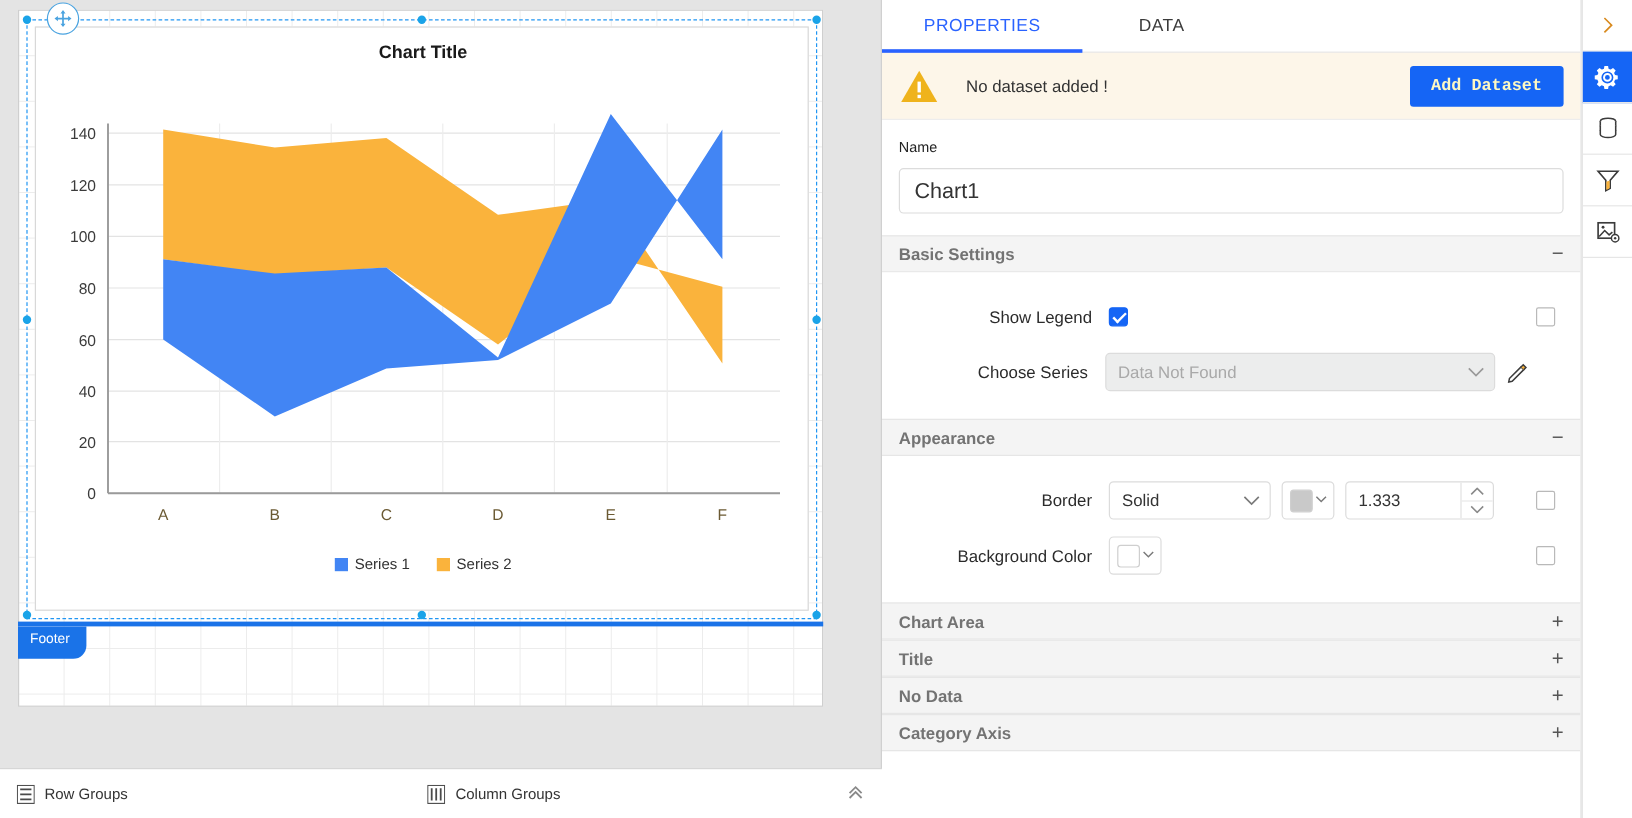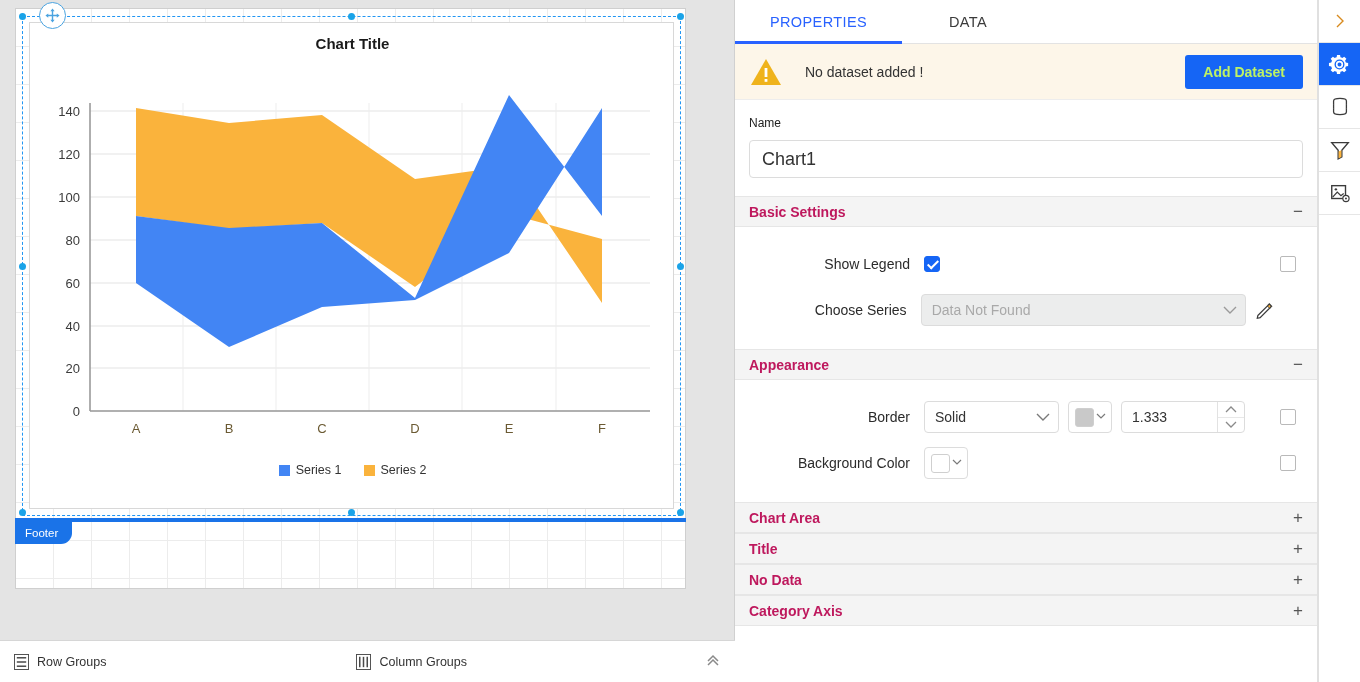--- a/index.html
+++ b/index.html
@@ -24,21 +24,21 @@
     background-image:
       linear-gradient(to right, #ececec 1px, transparent 1px),
       linear-gradient(to bottom, #ececec 1px, transparent 1px);
     background-size:38px 38px;
     background-position:-1px -1px;
   }
   .footer-band{
     position:absolute;left:15px;top:518px;width:671px;height:4px;background:#1a73e8;
   }
   .footer-tag{
-    position:absolute;left:15px;top:522px;height:22px;padding:0 14px 0 10px;
+    position:absolute;left:15px;top:522px;height:22px;padding:0 14px 5px 10px;
     background:#1a73e8;color:#fff;font-size:11.5px;line-height:22px;
     border-radius:0 0 11px 0;font-family:"Liberation Sans",sans-serif;
   }
 
   
   .chart-item{
     position:absolute;left:29px;top:22px;width:645px;height:487px;
     background:#fff;border:1px solid #d8d8d8;box-sizing:border-box;
   }
 
@@ -99,38 +99,38 @@
   .tab.t1{width:155px;color:#2962ff;}
   .tab.t2{width:120px;}
   .tab.active:after{content:"";position:absolute;left:0;bottom:-1px;width:100%;height:3px;background:#2962ff;}
 
   .alert{
     height:56px;background:#fdf6e9;display:flex;align-items:center;
     border-bottom:1px solid #ededed;box-sizing:border-box;padding:0 14px;
   }
   .alert-text{margin-left:22px;font-size:14px;color:#333;flex:1;}
   .btn-primary{
-    background:#1565f5;color:#bef264;border:none;border-radius:3px;
+    background:#1565f5;color:#fef9c3;border:none;border-radius:3px;
     height:34px;padding:0 18px;font-size:14px;font-weight:bold;cursor:pointer;
-    font-family:Liberation Sans, sans-serif;
+    font-family:Liberation Mono, monospace;
   }
 
   .field-block{padding:16px 14px 18px 14px;background:#fff;}
   .field-label{font-size:12px;color:#222;margin-bottom:10px;}
   .text-input{
     width:100%;height:38px;border:1px solid #dcdcdc;border-radius:4px;
     box-sizing:border-box;padding:0 12px;font-size:18px;color:#333;
     font-family:"Liberation Sans",sans-serif;outline:none;background:#fff;
   }
 
   .section-head{
     height:31px;background:#f4f4f4;border-top:1px solid #e6e6e6;border-bottom:1px solid #e6e6e6;
     display:flex;align-items:center;padding:0 14px;box-sizing:border-box;cursor:pointer;
   }
-  .section-title{font-size:14px;color:#be185d;flex:1;font-weight:bold;}
+  .section-title{font-size:14px;color:#737373;flex:1;font-weight:bold;}
   .section-toggle{font-size:17px;color:#555;line-height:1;}
 
   .section-body{background:#fff;padding:14px 14px 16px 14px;}
 
   .row{display:flex;align-items:center;min-height:46px;}
   .row-label{width:175px;text-align:right;padding-right:14px;font-size:14px;color:#2b2b2b;box-sizing:border-box;}
   .row-ctrl{display:flex;align-items:center;gap:9px;flex:1;}
   .row-end{width:30px;display:flex;justify-content:center;align-items:center;}
 
   .cb{width:16px;height:16px;border:1px solid #b9b9b9;border-radius:2px;

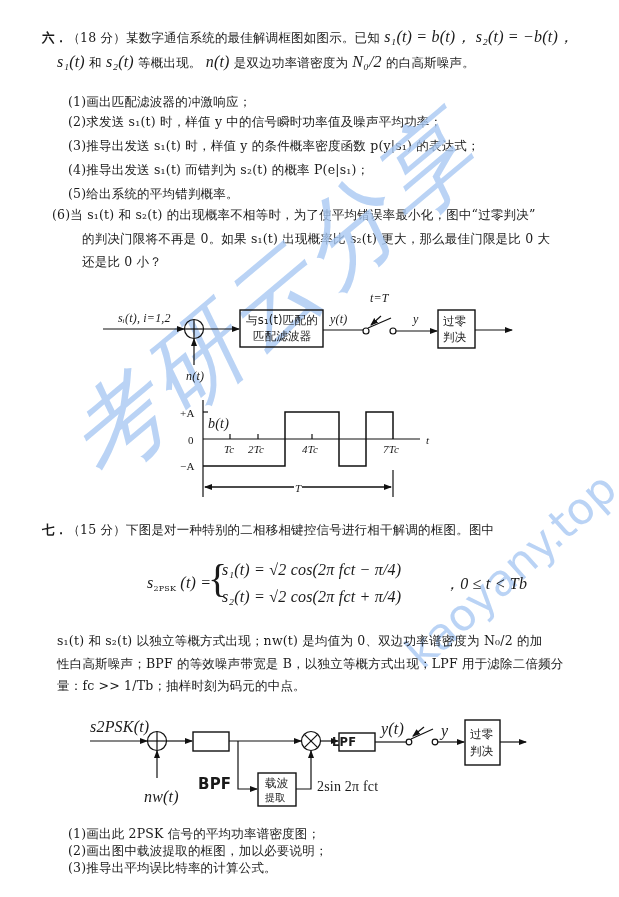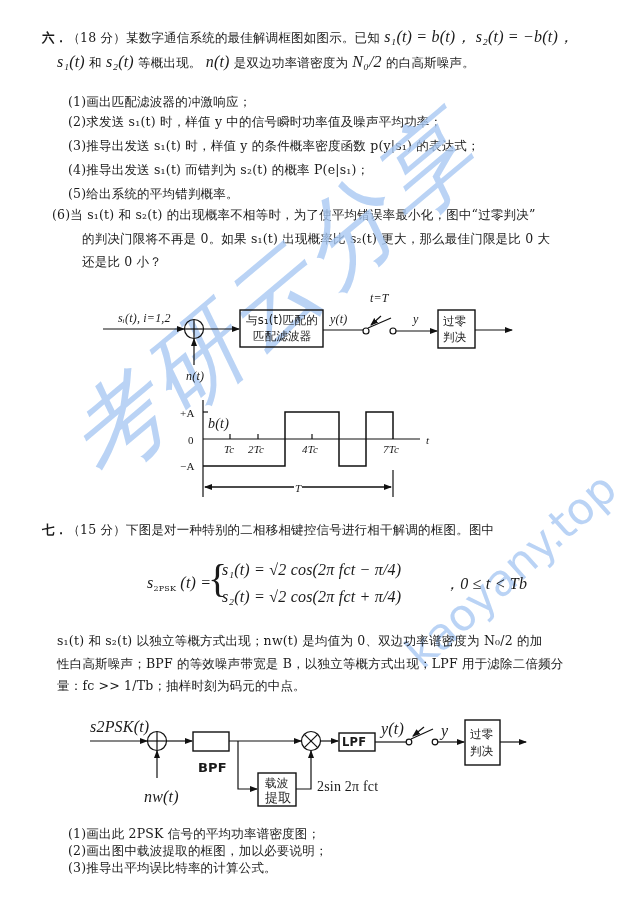--- a/index.html
+++ b/index.html
@@ -165,25 +165,25 @@
     <circle cx="435" cy="742" r="2.8" fill="#fff"></circle>
     <line x1="438" y1="742" x2="464" y2="742" marker-end="url(#ar3)"></line>
     <rect x="465" y="720" width="35" height="45" stroke-width="1.4"></rect>
     <line x1="500" y1="742" x2="526" y2="742" marker-end="url(#ar3)"></line>
   </g>
 </svg>
 <div class="line" style="left:90px; top:719px;">
   <span class="m">s2PSK(t)</span>
 </div>
 <div class="line m" style="left:144px; top:789px;">nw(t)</div>
-<div class="line dlabel bold" style="left:198px; top:760px; font-size:13px; font-family:'DejaVu Sans',sans-serif;">BPF</div>
+<div class="line dlabel bold" style="left:198px; top:776px; font-size:15px; font-family:'DejaVu Sans',sans-serif;">BPF</div>
 <div class="line cn" style="left:265px; top:775px; font-size:11.5px;">载波</div>
-<div class="line cn" style="left:265px; top:790px; font-size:13px;">提取</div>
+<div class="line cn" style="left:265px; top:790px; font-size:10px;">提取</div>
 <div class="line mr" style="left:317px; top:779px;">2sin 2π fct</div>
-<div class="line dlabel bold" style="left:342px; top:734px; font-size:11.5px; font-family:'DejaVu Sans',sans-serif;">LPF</div>
+<div class="line dlabel bold" style="left:332px; top:734px; font-size:11.5px; font-family:'DejaVu Sans',sans-serif;">LPF</div>
 <div class="line m" style="left:381px; top:721px;">y(t)</div>
 <div class="line m" style="left:441px; top:723px;">y</div>
 <div class="line cn" style="left:470px; top:726px; font-size:11.5px;">过零</div>
 <div class="line cn" style="left:470px; top:743px; font-size:11.5px;">判决</div>
 
 <div class="line" style="left:68px; top:826px;">(1)画出此 2PSK 信号的平均功率谱密度图；</div>
 <div class="line" style="left:68px; top:843px;">(2)画出图中载波提取的框图，加以必要说明；</div>
 <div class="line" style="left:68px; top:860px;">(3)推导出平均误比特率的计算公式。</div>
 
 </body></html>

□ □ □

# REQUIRED WORK
Work out how many lines of the data hold the string "items". Reply with that number alone.

# THE COMPLETED TASK
5